**Compito da svolgere**
Secondo le questioni pregiudiziali, in quale data si è tenuta la terza asta degli immobili ipotecati?

**Estratto selezionato**

::::::::

Questioni pregiudiziali
1)
Se, ove sia stata presentata nel 2009 una domanda da un ente bancario, in esercizio dell’azione personale per reclamare l’importo che esso ritiene dovuto dai suoi clienti a seguito dell’asta dei loro immobili ipotecati, sia applicabile la direttiva 1993/13 (1) allo scopo di esaminare le clausole di un prestito ipotecario stipulato nel 1986, tenendo conto del fatto che sia la terza asta (19 luglio 1993), sia le decisioni dello Juzgado che ha approvato la liquidazione degli interessi (3 luglio 2000) e, in via definitiva, l’offerta per gli immobili posti all’asta (18 luglio 2000) sono posteriori alla pubblicazione della citata direttiva.
2)
Se, ove sia stata presentata nel 2009 una domanda da un ente bancario, in esercizio dell’azione personale per reclamare l’importo che esso ritiene dovuto dai suoi clienti a seguito dell’asta dei loro immobili ipotecati, il giudice nazionale debba interpretare l’articolo 10 della legge n. 26/1984 alla luce della direttiva 1993/13, tenendo conto del fatto che sia la terza asta (19 luglio 1993), sia le decisioni dello Juzgado che ha approvato la liquidazione degli interessi (3 luglio 2000) e, in via definitiva, l’offerta per gli immobili posti all’asta (18 luglio 2000) sono posteriori alla pubblicazione della citata direttiva.
3)
Se il carattere imperativo della regola n. 12 dell’articolo 131 della legge sull’ipoteca, ai fini dell’esclusione di cui all’articolo 1, paragrafo 2, della direttiva 1993/13, riguardi solo il modo in cui si deve procedere nella terza asta, ove il creditore ipotecario eserciti l’azione reale, ma non impedisca al giudice nazionale, ove il creditore ipotecario eserciti successivamente l’azione personale, di valutare se il modo in cui è calcolato l’importo richiesto sia conforme alla normativa dell’Unione.
4)
Se sia in contrasto con la normativa dell’Unione in materia di protezione dei consumatori (articoli 3 e 5 della direttiva 1993/13) che, dopo l’asta delle proprietà ipotecate e la loro aggiudicazione per un importo «irrisorio», un ente bancario presenti posteriormente contro i suoi clienti una domanda in esercizio dell’azione personale, considerata la somma «irrisoria» offerta per gli immobili messi all’asta ai fini della fissazione dell’importo del debito reclamato.
5)
Se, ove sia stata presentata nel 2009 una domanda da un ente bancario, in esercizio dell’azione personale per reclamare l’importo che esso ritiene dovuto dai suoi clienti a seguito dell’asta dei loro immobili ipotecati, che gli sono stati aggiudicati per un prezzo «irrisorio», sia contrario al principio generale di parità di trattamento non tenere conto delle riforme legislative operate dalle leggi nn. 1/2000 e 4/2011.
(1) Direttiva 93/13/CEE del Consiglio, del 5 aprile 1993, concernente le clausole abusive nei contratti stipulati con i consumatori (GU L 95, pag. 29).

::::::::

**Record forniti**
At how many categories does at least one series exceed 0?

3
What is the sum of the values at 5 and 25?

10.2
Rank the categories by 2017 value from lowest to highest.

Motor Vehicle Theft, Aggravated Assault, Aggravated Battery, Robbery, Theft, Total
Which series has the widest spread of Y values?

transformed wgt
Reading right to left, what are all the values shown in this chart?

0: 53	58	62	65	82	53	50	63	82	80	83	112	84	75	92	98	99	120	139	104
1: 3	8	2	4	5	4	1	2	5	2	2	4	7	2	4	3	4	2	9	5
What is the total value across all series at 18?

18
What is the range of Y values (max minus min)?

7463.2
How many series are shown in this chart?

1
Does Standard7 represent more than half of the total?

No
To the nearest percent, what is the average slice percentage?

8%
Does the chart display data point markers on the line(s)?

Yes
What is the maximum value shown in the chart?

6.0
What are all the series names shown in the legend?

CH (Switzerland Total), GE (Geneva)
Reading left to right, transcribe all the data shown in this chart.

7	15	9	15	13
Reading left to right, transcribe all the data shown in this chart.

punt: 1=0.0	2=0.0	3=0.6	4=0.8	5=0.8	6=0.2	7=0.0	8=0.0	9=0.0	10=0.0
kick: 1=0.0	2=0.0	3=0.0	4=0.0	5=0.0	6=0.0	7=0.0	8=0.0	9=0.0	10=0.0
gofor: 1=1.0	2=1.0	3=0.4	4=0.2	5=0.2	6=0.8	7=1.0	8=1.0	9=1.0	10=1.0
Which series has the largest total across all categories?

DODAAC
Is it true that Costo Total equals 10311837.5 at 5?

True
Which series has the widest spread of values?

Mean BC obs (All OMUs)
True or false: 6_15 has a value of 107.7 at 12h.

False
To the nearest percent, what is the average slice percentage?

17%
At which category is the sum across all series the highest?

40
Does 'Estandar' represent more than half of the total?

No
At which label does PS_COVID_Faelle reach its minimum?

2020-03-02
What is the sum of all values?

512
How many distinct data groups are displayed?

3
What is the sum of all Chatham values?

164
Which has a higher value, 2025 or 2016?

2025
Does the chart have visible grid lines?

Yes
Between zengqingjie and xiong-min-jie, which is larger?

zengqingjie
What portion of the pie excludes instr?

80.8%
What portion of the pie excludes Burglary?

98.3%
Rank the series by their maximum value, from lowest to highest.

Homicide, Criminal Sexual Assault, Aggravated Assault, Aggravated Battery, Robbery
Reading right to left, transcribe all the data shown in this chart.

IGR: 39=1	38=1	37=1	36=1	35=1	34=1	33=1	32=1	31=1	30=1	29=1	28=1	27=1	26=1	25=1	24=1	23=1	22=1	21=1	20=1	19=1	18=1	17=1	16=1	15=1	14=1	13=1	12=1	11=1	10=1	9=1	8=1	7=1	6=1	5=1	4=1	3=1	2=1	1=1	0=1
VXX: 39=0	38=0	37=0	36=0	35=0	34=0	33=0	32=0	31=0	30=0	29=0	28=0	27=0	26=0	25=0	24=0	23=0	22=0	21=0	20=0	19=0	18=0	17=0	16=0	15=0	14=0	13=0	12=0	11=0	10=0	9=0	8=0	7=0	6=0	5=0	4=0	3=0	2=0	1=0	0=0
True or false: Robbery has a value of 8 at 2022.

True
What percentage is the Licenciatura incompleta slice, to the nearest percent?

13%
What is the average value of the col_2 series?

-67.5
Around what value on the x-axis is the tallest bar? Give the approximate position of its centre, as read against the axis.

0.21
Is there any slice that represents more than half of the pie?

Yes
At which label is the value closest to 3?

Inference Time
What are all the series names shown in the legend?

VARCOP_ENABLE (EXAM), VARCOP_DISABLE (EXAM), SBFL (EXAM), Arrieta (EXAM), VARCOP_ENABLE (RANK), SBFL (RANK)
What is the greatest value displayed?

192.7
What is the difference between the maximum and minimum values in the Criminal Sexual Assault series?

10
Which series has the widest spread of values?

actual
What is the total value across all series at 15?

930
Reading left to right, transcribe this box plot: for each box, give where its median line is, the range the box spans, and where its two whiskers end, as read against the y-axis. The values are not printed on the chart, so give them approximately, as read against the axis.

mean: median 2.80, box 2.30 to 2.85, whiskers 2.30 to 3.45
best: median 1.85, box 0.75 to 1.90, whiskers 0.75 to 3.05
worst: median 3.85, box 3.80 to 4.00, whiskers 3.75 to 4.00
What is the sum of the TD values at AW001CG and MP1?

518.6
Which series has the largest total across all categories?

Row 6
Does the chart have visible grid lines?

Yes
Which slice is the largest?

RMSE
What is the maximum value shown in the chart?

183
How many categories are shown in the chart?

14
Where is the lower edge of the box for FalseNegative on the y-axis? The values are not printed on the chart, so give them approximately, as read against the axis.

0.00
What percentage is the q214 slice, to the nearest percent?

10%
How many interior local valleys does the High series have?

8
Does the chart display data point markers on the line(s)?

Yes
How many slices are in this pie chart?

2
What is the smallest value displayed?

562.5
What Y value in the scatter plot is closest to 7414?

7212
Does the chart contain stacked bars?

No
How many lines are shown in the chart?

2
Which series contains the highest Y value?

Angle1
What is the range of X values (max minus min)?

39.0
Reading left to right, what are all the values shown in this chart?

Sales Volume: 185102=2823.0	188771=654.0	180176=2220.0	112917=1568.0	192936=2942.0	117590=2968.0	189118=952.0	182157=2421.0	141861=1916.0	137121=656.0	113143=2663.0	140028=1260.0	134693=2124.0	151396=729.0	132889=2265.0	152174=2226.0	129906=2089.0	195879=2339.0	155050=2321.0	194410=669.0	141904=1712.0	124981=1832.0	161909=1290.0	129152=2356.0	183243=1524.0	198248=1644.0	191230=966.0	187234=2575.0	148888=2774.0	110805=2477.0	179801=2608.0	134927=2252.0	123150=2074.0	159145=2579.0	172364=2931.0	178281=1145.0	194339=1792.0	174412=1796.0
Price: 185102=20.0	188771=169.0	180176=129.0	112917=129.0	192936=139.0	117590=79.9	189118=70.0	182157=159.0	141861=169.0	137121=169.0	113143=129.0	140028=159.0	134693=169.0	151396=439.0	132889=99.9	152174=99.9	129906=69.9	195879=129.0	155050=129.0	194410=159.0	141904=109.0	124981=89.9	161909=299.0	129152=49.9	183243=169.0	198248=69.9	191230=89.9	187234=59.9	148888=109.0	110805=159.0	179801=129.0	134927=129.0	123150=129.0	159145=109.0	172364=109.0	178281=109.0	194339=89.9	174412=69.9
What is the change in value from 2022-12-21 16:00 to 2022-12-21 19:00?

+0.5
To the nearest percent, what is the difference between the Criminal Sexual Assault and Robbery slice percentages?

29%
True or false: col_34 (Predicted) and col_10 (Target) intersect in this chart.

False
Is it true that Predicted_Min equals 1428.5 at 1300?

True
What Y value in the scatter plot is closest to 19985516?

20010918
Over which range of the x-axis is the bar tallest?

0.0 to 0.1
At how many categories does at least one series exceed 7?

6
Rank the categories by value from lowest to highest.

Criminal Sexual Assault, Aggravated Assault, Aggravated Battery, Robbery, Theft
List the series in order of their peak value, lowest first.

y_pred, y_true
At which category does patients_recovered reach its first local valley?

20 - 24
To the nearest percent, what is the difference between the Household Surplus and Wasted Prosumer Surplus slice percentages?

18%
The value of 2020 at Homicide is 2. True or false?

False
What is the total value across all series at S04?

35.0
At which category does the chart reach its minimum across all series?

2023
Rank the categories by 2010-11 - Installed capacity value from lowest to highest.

::::::::

**Risposta al compito**
La terza asta si è tenuta il 19 luglio 1993.